Tuesday, August 07, 2007

Summer's here alright.

Today is 43C in the shade and 80% humidity. 'Hazy' is the official description, which means the air is thick with water vapour and visibility is bad. On the DiscomfortMeter scale of one to ten it must be close to ten.

Mind you, compared to the winters in England in my youth this is so much more acceptable. I don't now which was worse, the miserable cold wet November end or the freezing cold February end of winters.

My first job when I left school. Driving there on my motorbike and not being able to open my hands to let go I had to slide them off the end of the handlebars.

Cold, cold rain running down your neck, running off your raincoat so that your trousers, which you had to wear all day, were soaked below the knees. The rain soaked through the raincoat before long too, so your jacket was also damp all day. Not a nice smell in the claustrophobic Piccadilly Line Tube trains with a thousand damp people crammed together either. A great start to the day.
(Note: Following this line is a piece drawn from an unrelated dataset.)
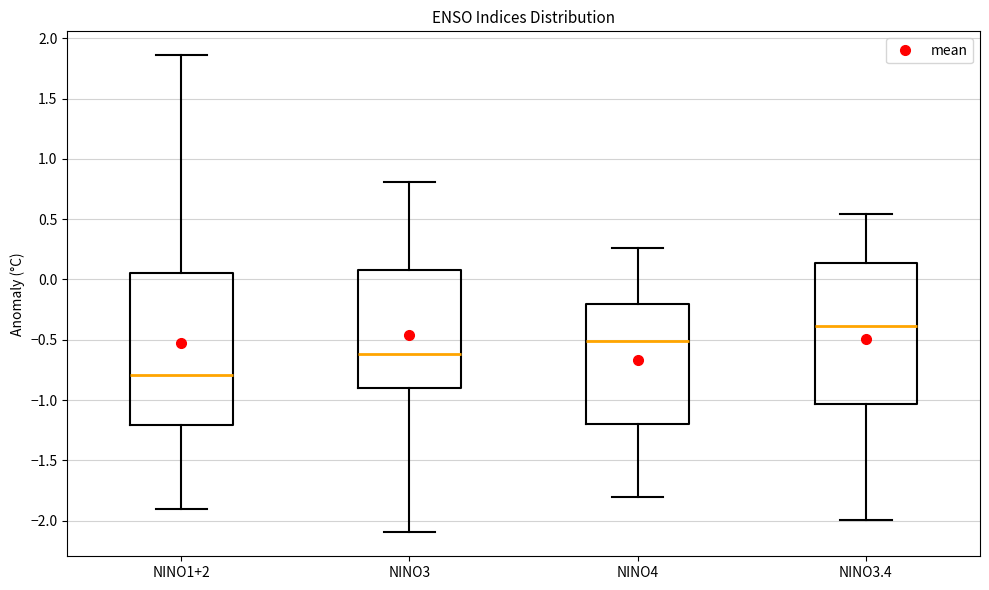

Comparing the boxes themselves (not the whiskers), which one is the tallest?

NINO1+2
Going to your car in the morning or evening to find it looking like an igloo, covered in frost. Scrape a small hole on the windscreen so you could see out, sort-of, but it would ice over in seconds. The heater took forever to get the tiniest hint of warmth and never enough to clear the windscreen.

Commuting from the country to work in London I still shiver when I remember one morning standing at the bus stop before 7am. The bus didn't arrive - we were told next day that they simply couldn't get up the hill on the icy road. As I waited my navy blue overcoat gradually turned to white as the frost formed on it. I went home and sat huddled in front of the miserable fire all day.

Having a raging toothache one weekend, getting an emergency appointment with the local dentist, on my way there slipping on the ice and cracking an already painful head on the pavement.

I'll take an August day in Dubai any time in preference to that.

But it's different I'm sure for the boys in blue. Here's a group of them off to work this morning, already nearly 38C (100F) and rising rapidly. And the real killer, the humidity. They earn their pittance of a salary don't they...

2 comments:

caz said...

How well I remember that weather, and to think I travelover half of London to play tennis in the Evening News Comp under lights, on a concrete court, arriving home somewhere around ten pm, dog tired and up again at 6.30 am to catch bus to work.

I must have been stark barking mad.

Caz.

rosh said...

I can't help think, is life so bad for these folks, in their home countries?